Der ASB  ist einer der Leistungserbringer für den Rettungsdienst in Schweinfurt und nach der  europäischen Qualitätsmanagement-Norm DIN EN ISO 9001:2008 zertifiziert.  Wir garantieren damit, eine einheitliche Verfahrensweise die jedem Patienten eine hohe Versorgungsqualtät sichert. Dies erstreckt sich von der Materialbeschaffung über das Persoanlmangement bis hin zur eigentlichen Behandlung des Patienten.

 

 

In Deutschland ist der Rettungsdienst nach dem Föderalismusprinzip des Grundgesetzes Ländersache und wird daher durch Landesgesetze geregelt. Zur Durchführung des Rettungsdienstes greifen die Länder dabei auf unterschiedliche subsidiäre Modelle zurück.
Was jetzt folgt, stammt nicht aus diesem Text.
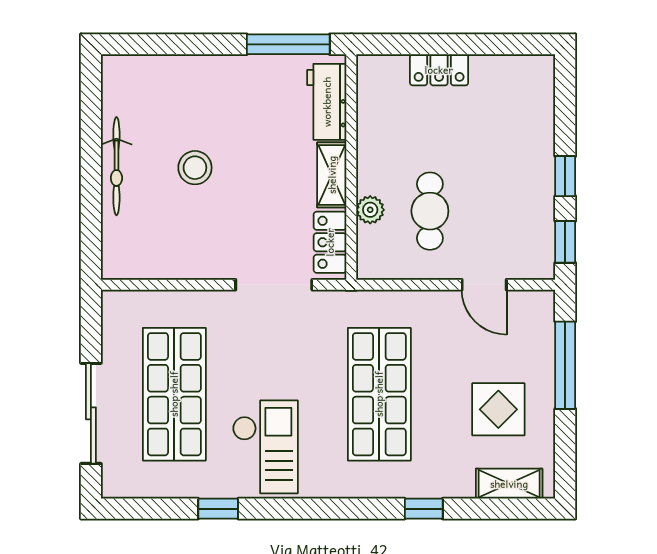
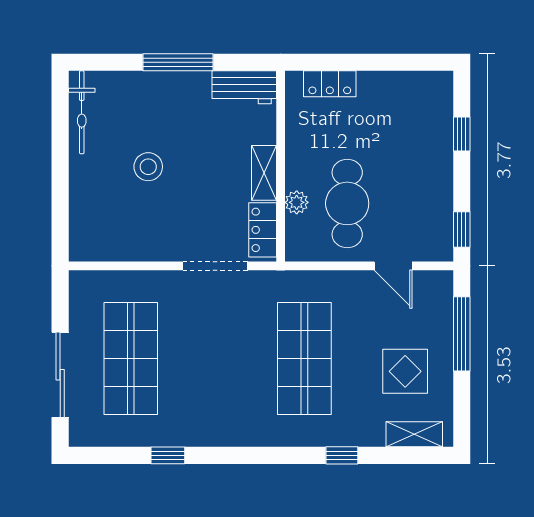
window: (288, 44) -> (178, 62), moved
locker: (439, 70) -> (330, 84), moved
workbench: (327, 102) -> (244, 87), moved, turned -90
bicycle: (116, 166) -> (82, 112), moved
window: (565, 176) -> (462, 134), moved
cafe table: (430, 211) -> (347, 203), width x1.37, depth x1.35
checkout: (265, 447) -> (208, 403), removed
Die Länder legen die Aufgaben wiederum per Gesetz auf die Landkreise oder kreisfreien Städte (in Bayern auf sogenannte Zweckverbände für Rettungsdienst Feuerwehralarmierung (ZRF)) um.

 

Hier sind wir im Auftrag des Landesverbandes als Vertragspartner tätig, und stellen einen Rettungswagen zu den vertraglich vereinbarten Zeiten bereit. Ferner sind wir an der Besetzung des lokal etabliertem Verlegungsarzt-einsatzfahrzeuges (VEF) beteiligt.  Darüber hinaus stellen wir bei größeren Schadenslagen einen Koordinator, den sog. Eisatzleiter Rettungsdienst zur Verfügung, der in Absprache mit den anderen Leistungserbringern per Dienstplan geregelt ist. Daran angeschlossen ist zur Ausbildung junger Fachkräfte eine Lehrrettungswache. Dort sind sieben hauptamtliche Mitarbeiter und ein Bundesfreiwilliger (BFD) tätig. Daneben gibt es ehrenamtliche Mitarbeiter die ihre Freizeit dafür opfern, um bereitwillig anderen Menschen zu helfen. Sie sind eine zentrale Stütze unseres Systems ohne die der Rettungsdienst nicht leistbar wäre.